Task directions |
Exact copy without images: repeat every entry as written.

Dataset excerpts Start Marker

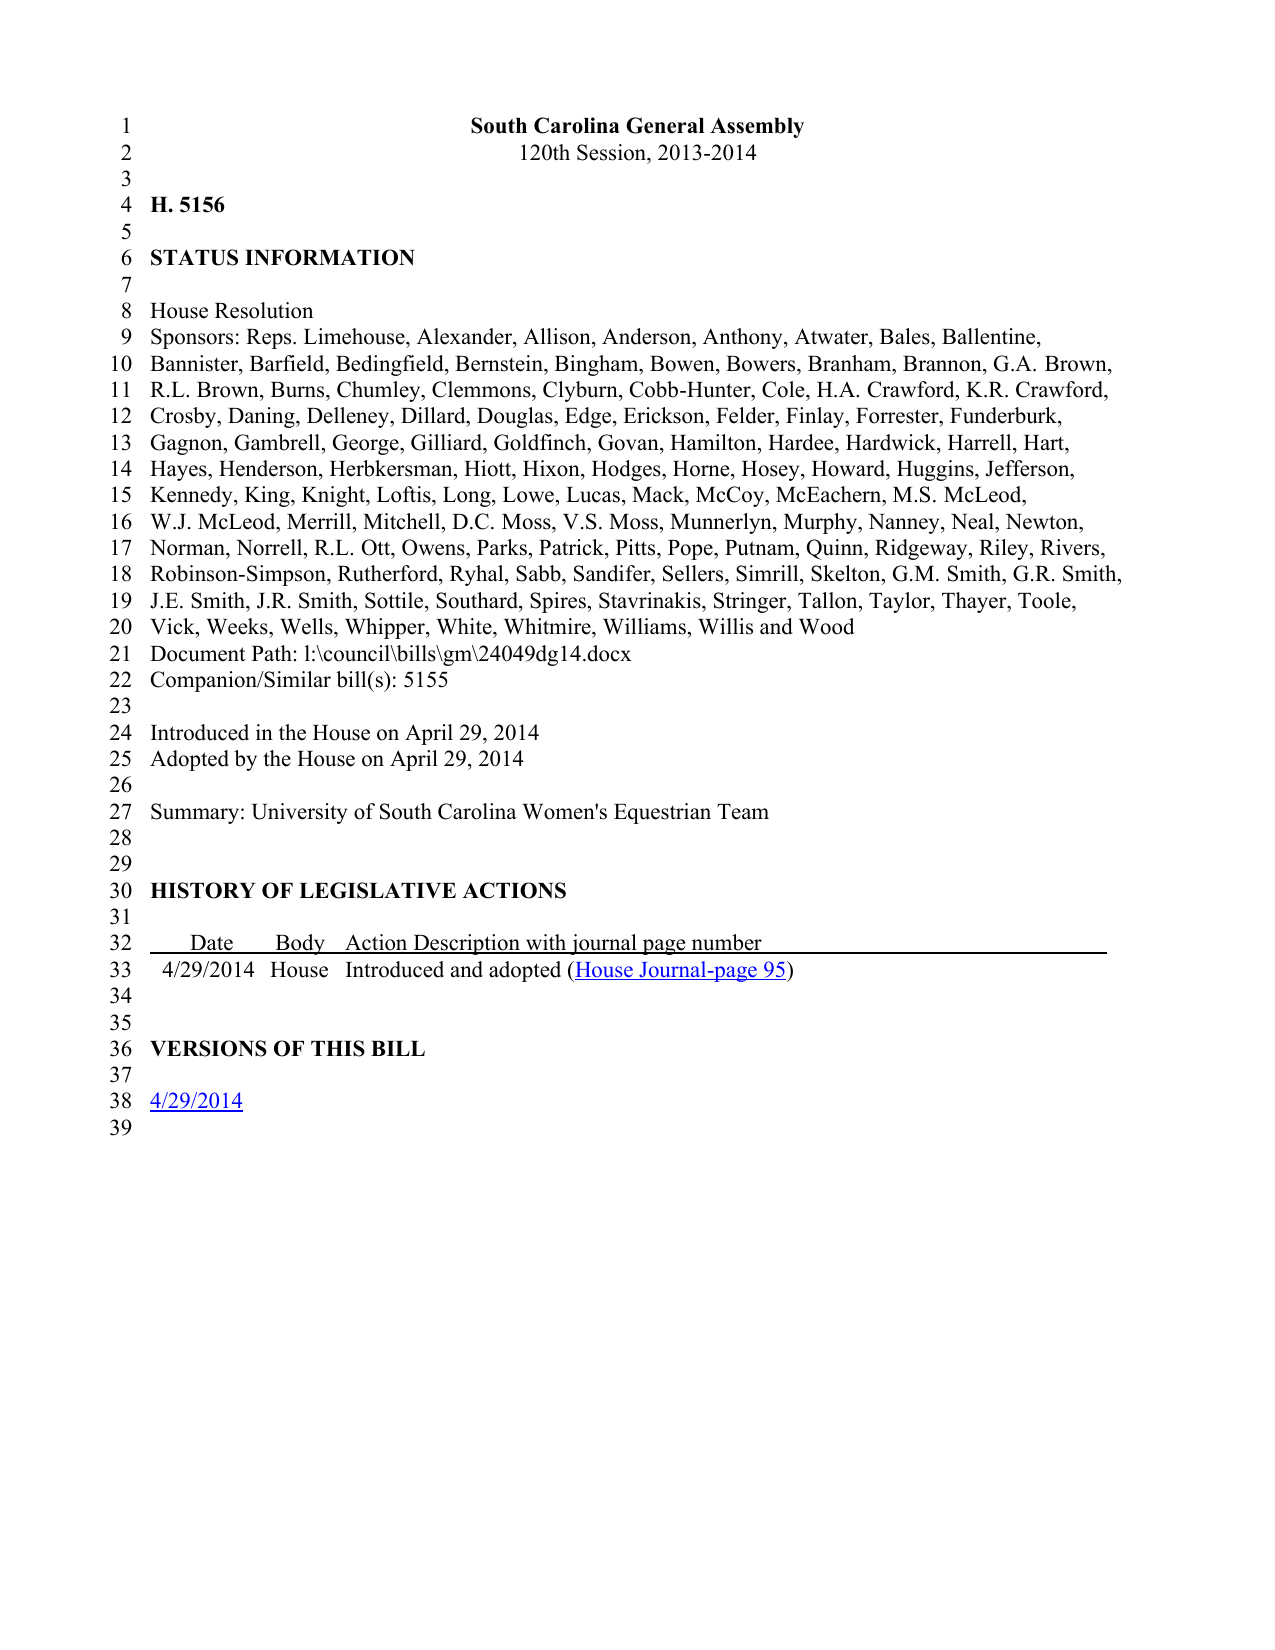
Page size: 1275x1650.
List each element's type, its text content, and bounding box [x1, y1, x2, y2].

text Introduced in the House on April 29, 2014 [150, 719, 1125, 745]
text 4/29/2014 House Introduced and adopted (House Journal-page 95) [150, 956, 1125, 982]
text Sponsors: Reps. Limehouse, Alexander, Allison, Anderson, Anthony, Atwater, Bales, Ballentine, Bannister, Barfield, Bedingfield, Bernstein, Bingham, Bowen, Bowers, Branham, Brannon, G.A. Brown, R.L. Brown, Burns, Chumley, Clemmons, Clyburn, Cobb-Hunter, Cole, H.A. Crawford, K.R. Crawford, Crosby, Daning, Delleney, Dillard, Douglas, Edge, Erickson, Felder, Finlay, Forrester, Funderburk, Gagnon, Gambrell, George, Gilliard, Goldfinch, Govan, Hamilton, Hardee, Hardwick, Harrell, Hart, Hayes, Henderson, Herbkersman, Hiott, Hixon, Hodges, Horne, Hosey, Howard, Huggins, Jefferson, Kennedy, King, Knight, Loftis, Long, Lowe, Lucas, Mack, McCoy, McEachern, M.S. McLeod, W.J. McLeod, Merrill, Mitchell, D.C. Moss, V.S. Moss, Munnerlyn, Murphy, Nanney, Neal, Newton, Norman, Norrell, R.L. Ott, Owens, Parks, Patrick, Pitts, Pope, Putnam, Quinn, Ridgeway, Riley, Rivers, Robinson-Simpson, Rutherford, Ryhal, Sabb, Sandifer, Sellers, Simrill, Skelton, G.M. Smith, G.R. Smith, J.E. Smith, J.R. Smith, Sottile, Southard, Spires, Stavrinakis, Stringer, Tallon, Taylor, Thayer, Toole, Vick, Weeks, Wells, Whipper, White, Whitmire, Williams, Willis and Wood [150, 323, 1125, 639]
text H. 5156 [150, 192, 1125, 218]
text Companion/Similar bill(s): 5155 [150, 666, 1125, 692]
text 120th Session, 2013-2014 [150, 139, 1125, 165]
text South Carolina General Assembly [150, 112, 1125, 139]
text Date Body Action Description with journal page number [150, 929, 1125, 956]
text STATUS INFORMATION [150, 244, 1125, 271]
text House Resolution [150, 297, 1125, 323]
text HISTORY OF LEGISLATIVE ACTIONS [150, 877, 1125, 903]
text Document Path: l:\council\bills\gm\24049dg14.docx [150, 639, 1125, 666]
text 4/29/2014 [150, 1088, 1125, 1114]
text VERSIONS OF THIS BILL [150, 1035, 1125, 1061]
text Summary: University of South Carolina Women's Equestrian Team [150, 798, 1125, 824]
text Adopted by the House on April 29, 2014 [150, 745, 1125, 771]
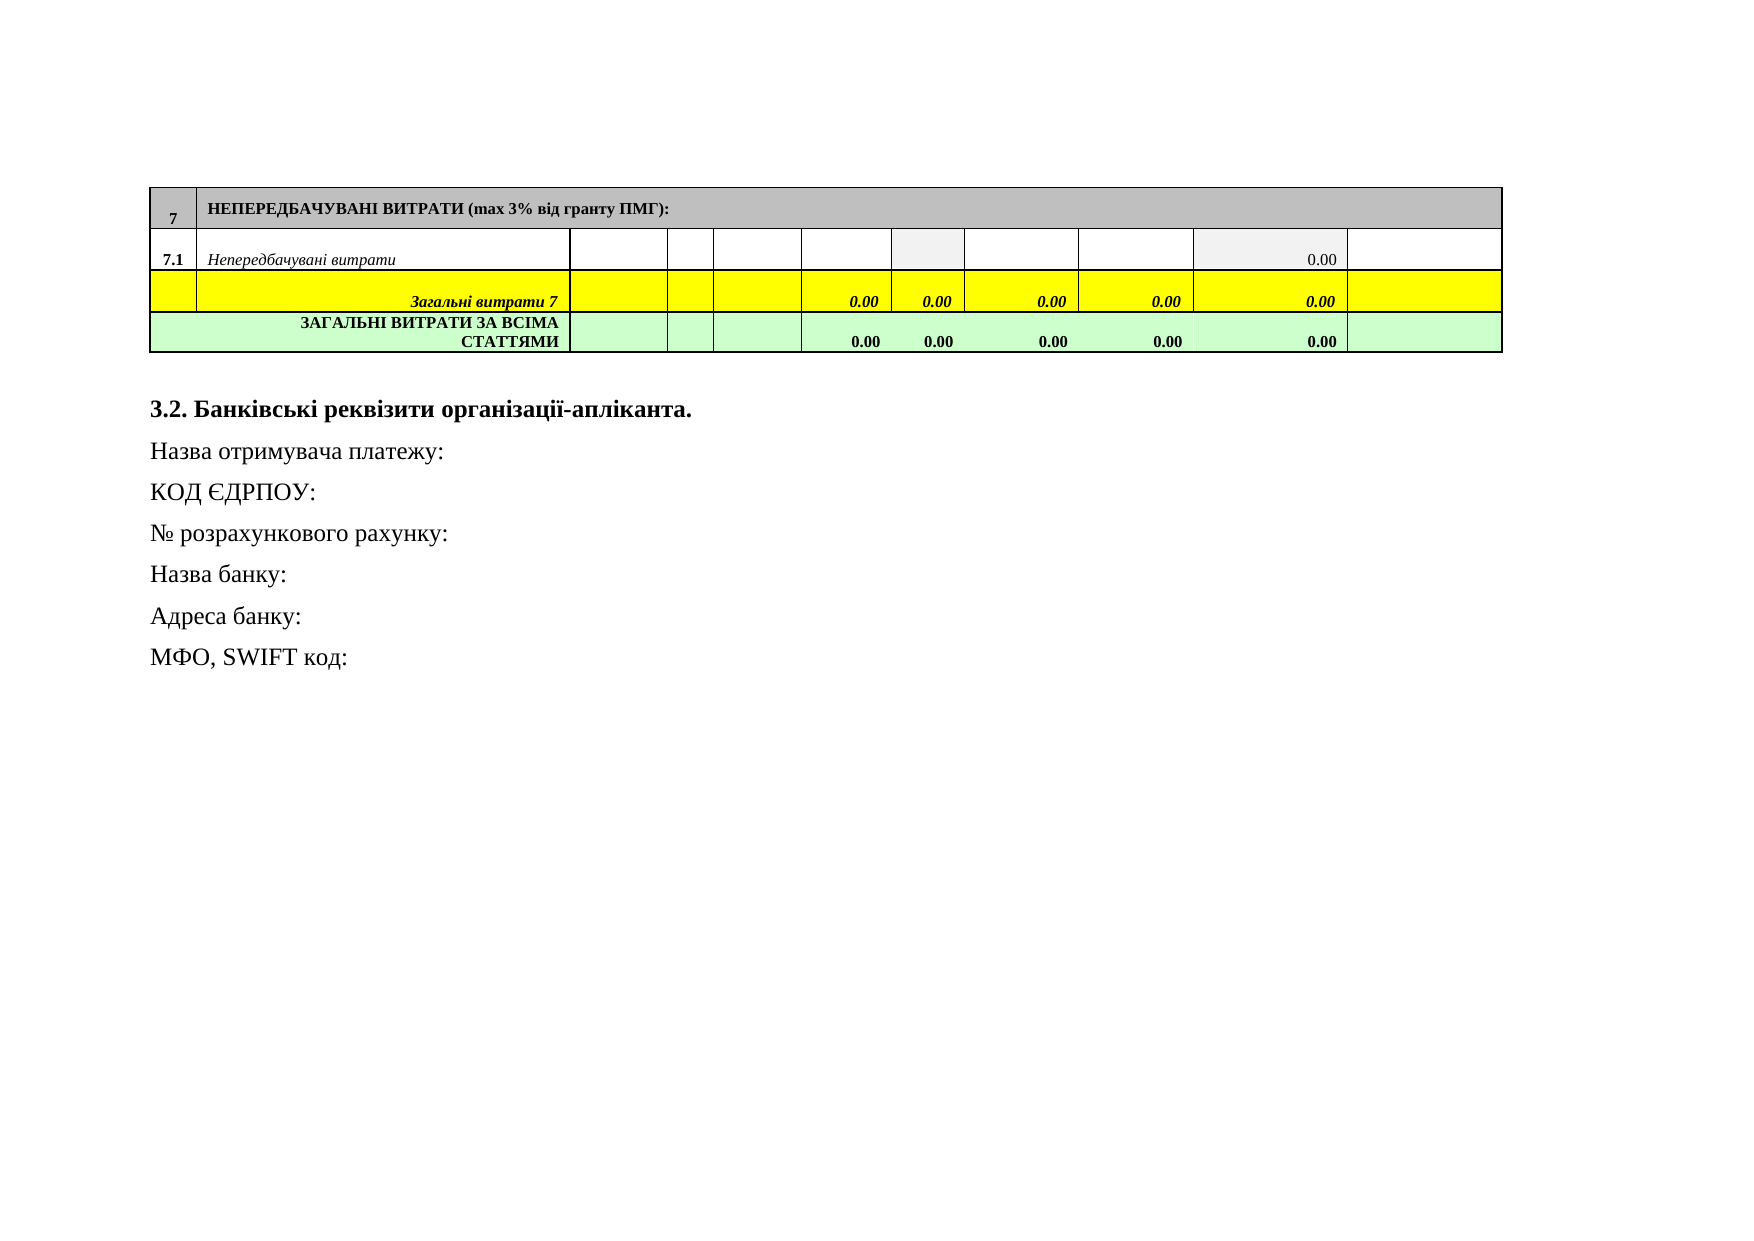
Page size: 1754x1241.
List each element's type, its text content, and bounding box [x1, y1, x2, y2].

table_cell [668, 229, 713, 268]
table_cell 0.00 [892, 271, 964, 311]
table_cell [668, 313, 713, 351]
table_cell 0.00 [1194, 313, 1347, 351]
table_cell Непередбачувані витрати [197, 229, 569, 268]
table_cell 0.00 [964, 313, 1079, 351]
text Адреса банку: [150, 601, 1604, 629]
table_cell 0.00 [891, 313, 964, 351]
text Назва банку: [150, 559, 1604, 588]
table_cell 7 [151, 188, 196, 228]
table_cell 0.00 [1079, 313, 1193, 351]
table_cell [892, 229, 964, 268]
table_cell Загальні витрати 7 [197, 271, 569, 311]
text № розрахункового рахунку: [150, 518, 1604, 547]
table_cell [965, 229, 1078, 268]
table_cell [1348, 313, 1501, 351]
table_cell [151, 271, 196, 311]
text Назва отримувача платежу: [150, 436, 1604, 464]
table_cell [802, 229, 891, 268]
table_cell 0.00 [802, 313, 891, 351]
table_cell [1348, 229, 1501, 268]
table_cell 0.00 [1079, 271, 1193, 311]
table_cell 0.00 [1194, 229, 1347, 268]
table_cell 0.00 [1194, 271, 1347, 311]
table_cell [571, 271, 667, 311]
table_cell [1079, 229, 1193, 268]
table_cell [151, 313, 196, 351]
text КОД ЄДРПОУ: [150, 477, 1604, 506]
table_cell [714, 271, 801, 311]
table_cell [571, 229, 667, 268]
text 3.2. Банківські реквізити організації-апліканта. [150, 394, 1604, 423]
table_cell [571, 313, 667, 351]
table_cell 0.00 [965, 271, 1078, 311]
table_cell 0.00 [802, 271, 891, 311]
table_cell [714, 313, 801, 351]
table_cell [714, 229, 801, 268]
table_cell [668, 271, 713, 311]
text МФО, SWIFT код: [150, 642, 1604, 671]
table_cell [1348, 271, 1501, 311]
table_cell НЕПЕРЕДБАЧУВАНІ ВИТРАТИ (max 3% від гранту ПМГ): [197, 188, 1501, 228]
table_cell ЗАГАЛЬНІ ВИТРАТИ ЗА ВСІМА СТАТТЯМИ [196, 313, 569, 351]
table_cell 7.1 [151, 229, 196, 268]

Dataset excerpts End Marker

Written answer |
Page size: 1275x1650.
List each element's type, its text content, and bounding box [x1, y1, x2, y2].

text Introduced in the House on April 29, 2014 [150, 719, 1125, 745]
text 4/29/2014 House Introduced and adopted (House Journal-page 95) [150, 956, 1125, 982]
text Sponsors: Reps. Limehouse, Alexander, Allison, Anderson, Anthony, Atwater, Bales, Ballentine, Bannister, Barfield, Bedingfield, Bernstein, Bingham, Bowen, Bowers, Branham, Brannon, G.A. Brown, R.L. Brown, Burns, Chumley, Clemmons, Clyburn, Cobb-Hunter, Cole, H.A. Crawford, K.R. Crawford, Crosby, Daning, Delleney, Dillard, Douglas, Edge, Erickson, Felder, Finlay, Forrester, Funderburk, Gagnon, Gambrell, George, Gilliard, Goldfinch, Govan, Hamilton, Hardee, Hardwick, Harrell, Hart, Hayes, Henderson, Herbkersman, Hiott, Hixon, Hodges, Horne, Hosey, Howard, Huggins, Jefferson, Kennedy, King, Knight, Loftis, Long, Lowe, Lucas, Mack, McCoy, McEachern, M.S. McLeod, W.J. McLeod, Merrill, Mitchell, D.C. Moss, V.S. Moss, Munnerlyn, Murphy, Nanney, Neal, Newton, Norman, Norrell, R.L. Ott, Owens, Parks, Patrick, Pitts, Pope, Putnam, Quinn, Ridgeway, Riley, Rivers, Robinson-Simpson, Rutherford, Ryhal, Sabb, Sandifer, Sellers, Simrill, Skelton, G.M. Smith, G.R. Smith, J.E. Smith, J.R. Smith, Sottile, Southard, Spires, Stavrinakis, Stringer, Tallon, Taylor, Thayer, Toole, Vick, Weeks, Wells, Whipper, White, Whitmire, Williams, Willis and Wood [150, 323, 1125, 639]
text H. 5156 [150, 192, 1125, 218]
text Companion/Similar bill(s): 5155 [150, 666, 1125, 692]
text 120th Session, 2013-2014 [150, 139, 1125, 165]
text South Carolina General Assembly [150, 112, 1125, 139]
text Date Body Action Description with journal page number [150, 929, 1125, 956]
text STATUS INFORMATION [150, 244, 1125, 271]
text House Resolution [150, 297, 1125, 323]
text HISTORY OF LEGISLATIVE ACTIONS [150, 877, 1125, 903]
text Document Path: l:\council\bills\gm\24049dg14.docx [150, 639, 1125, 666]
text 4/29/2014 [150, 1088, 1125, 1114]
text VERSIONS OF THIS BILL [150, 1035, 1125, 1061]
text Summary: University of South Carolina Women's Equestrian Team [150, 798, 1125, 824]
text Adopted by the House on April 29, 2014 [150, 745, 1125, 771]
Page size: 1754x1241.
List each element's type, its text content, and bounding box [x1, y1, x2, y2].

table_cell [668, 229, 713, 268]
table_cell 0.00 [892, 271, 964, 311]
table_cell [668, 313, 713, 351]
table_cell 0.00 [1194, 313, 1347, 351]
table_cell Непередбачувані витрати [197, 229, 569, 268]
table_cell 0.00 [964, 313, 1079, 351]
text Адреса банку: [150, 601, 1604, 629]
table_cell 0.00 [891, 313, 964, 351]
text Назва банку: [150, 559, 1604, 588]
table_cell 7 [151, 188, 196, 228]
table_cell 0.00 [1079, 313, 1193, 351]
table_cell [892, 229, 964, 268]
table_cell Загальні витрати 7 [197, 271, 569, 311]
text № розрахункового рахунку: [150, 518, 1604, 547]
table_cell [965, 229, 1078, 268]
table_cell [1348, 313, 1501, 351]
table_cell [151, 271, 196, 311]
text Назва отримувача платежу: [150, 436, 1604, 464]
table_cell [802, 229, 891, 268]
table_cell 0.00 [802, 313, 891, 351]
table_cell [1348, 229, 1501, 268]
table_cell 0.00 [1079, 271, 1193, 311]
table_cell 0.00 [1194, 229, 1347, 268]
table_cell 0.00 [1194, 271, 1347, 311]
table_cell [571, 271, 667, 311]
table_cell [1079, 229, 1193, 268]
table_cell [151, 313, 196, 351]
text КОД ЄДРПОУ: [150, 477, 1604, 506]
table_cell [714, 271, 801, 311]
table_cell [571, 229, 667, 268]
text 3.2. Банківські реквізити організації-апліканта. [150, 394, 1604, 423]
table_cell [571, 313, 667, 351]
table_cell 0.00 [965, 271, 1078, 311]
table_cell 0.00 [802, 271, 891, 311]
table_cell [714, 313, 801, 351]
table_cell [714, 229, 801, 268]
table_cell [668, 271, 713, 311]
text МФО, SWIFT код: [150, 642, 1604, 671]
table_cell [1348, 271, 1501, 311]
table_cell НЕПЕРЕДБАЧУВАНІ ВИТРАТИ (max 3% від гранту ПМГ): [197, 188, 1501, 228]
table_cell ЗАГАЛЬНІ ВИТРАТИ ЗА ВСІМА СТАТТЯМИ [196, 313, 569, 351]
table_cell 7.1 [151, 229, 196, 268]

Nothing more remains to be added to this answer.